And The One BOWED To the King
From Military.com
Saudis Tied to US Deaths in Somalia
June 29, 2009
Philadelphia Inquirer
A Defense Department intelligence document on weapons trafficking in Somalia suggests a prominent Saudi government charity supplied arms and other aid to a Mogadishu warlord whose forces killed 18 U.S. Soldiers in the notorious Black Hawk Down battle in 1993.
The heavily redacted memo said that the Saudi High Commission, a Saudi government agency, had been a conduit for arms shipments to forces allied with Mohamed Farah Hassan Aideed, and that the arms had come from both Iraq and Sudan.

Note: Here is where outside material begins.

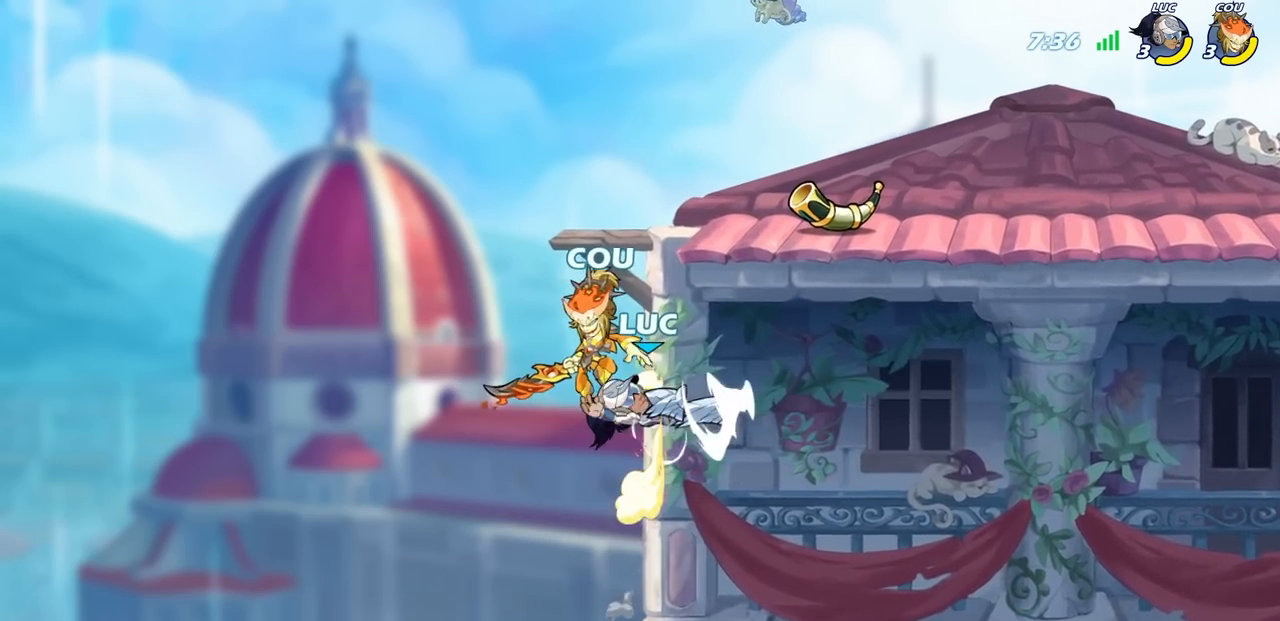
{"buttons": ["CIRCLE"], "left_stick": "up-right", "right_stick": "center", "events": [[133, "left_stick", "right"], [267, "left_stick", "up"], [317, "left_stick", "left"], [350, "CROSS", "down"], [450, "CIRCLE", "down"], [467, "CROSS", "up"], [467, "left_stick", "up-right"]]}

Fighters allied with Aideed engaged in a fierce street battle on Oct. 3-4, 1993, with U.S. troops on a mission to capture top Aideed lieutenants believed to be blocking efforts to stabilize the country.
The document was provided to The Inquirer by lawyers for plaintiffs in a huge lawsuit that alleges the government of Saudi Arabia bears responsibility for the Sept. 11, 2001, attacks because, over a period of a decade or more, it financed Islamic charities that in turn helped fund al-Qaeda. The lawsuit alleges the Saudi government knew it was funding charities that supported terrorism. Saudi Arabia denies the allegation.
"The Saudi Arabian High Commission has received humanitarian supplies from Sudan and Iraq; however the crates from the Sudan and Iraq have also contained military weapons, ammunition and supplies, usually hidden in false bottom containers," the intelligence report said.